Dias glanced at Rena, and said, "What will you do after Arlia is restored?"

Rena was closer, subconsciously leaning into him; Dias watched her carefully, suspicious of the spark of peace that rose in his chest at the movement. Rena glanced up towards his eyes, then lower, then away from him completely; "I'm going to find everyone I've taken for granted and let them know I really do care. I've been a little callous towards mother recently, you know? I was such a brat. But she's my mother. Alen, too, and Yuki - they're all getting hugs."

Dias nodded, watching the descent of a leaf as it sighed ever closer to the river below. Rena said, "What are your plans?"

Dias heard the unasked "When will you come home?" It wasn't hard - Rena wore her heart for everyone to see.

Dias frowned as the leaf filled with water, tipping and sinking as easily as it had landed. "I have no plans. It's pointless to plan that far ahead."

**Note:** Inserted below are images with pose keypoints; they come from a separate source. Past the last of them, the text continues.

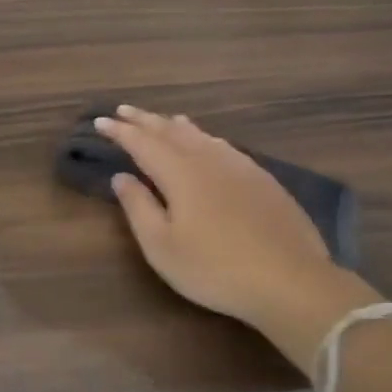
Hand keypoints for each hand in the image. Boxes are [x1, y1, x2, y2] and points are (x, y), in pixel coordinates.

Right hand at [98, 105, 380, 371]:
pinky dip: (205, 137)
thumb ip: (138, 207)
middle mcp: (208, 159)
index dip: (120, 132)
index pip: (142, 143)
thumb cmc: (215, 268)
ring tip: (163, 119)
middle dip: (145, 120)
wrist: (291, 280)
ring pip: (201, 135)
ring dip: (176, 125)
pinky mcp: (262, 180)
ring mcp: (240, 167)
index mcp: (179, 173)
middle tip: (124, 110)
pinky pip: (224, 146)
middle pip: (171, 131)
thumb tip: (122, 177)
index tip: (100, 121)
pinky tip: (209, 143)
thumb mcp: (162, 246)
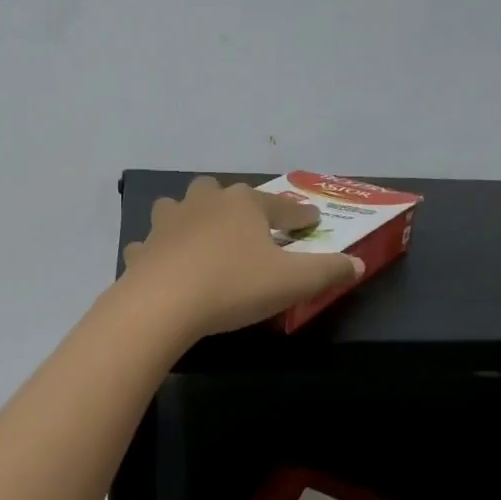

It was disconcerting, Dias thought, that everything in this fabrication was as real a place as he'd ever been to, but it was less Arlia than the map of the past in his own memories.

"You're not alone anymore, you know. You never were," Rena said, and smiled through an onset of embarrassment - and what for? - cheeks pink as the halo engulfing the sun as it dipped below the skyline, and -

- and she hugged him, the feel of her smile an oddly welcome and pleasant sensation against his chest, as she said, "I'll see you soon, okay? We're all meeting back up at the town gates in fifteen minutes."

- and then she was gone, her shoes clopping delicately against the solid, steady wood of the bridge.

Dias wondered at himself for being caught off-guard not once, but twice, then dismissed the thought; perhaps Rena would always be able to take him by surprise. The prospect was unexpectedly welcome.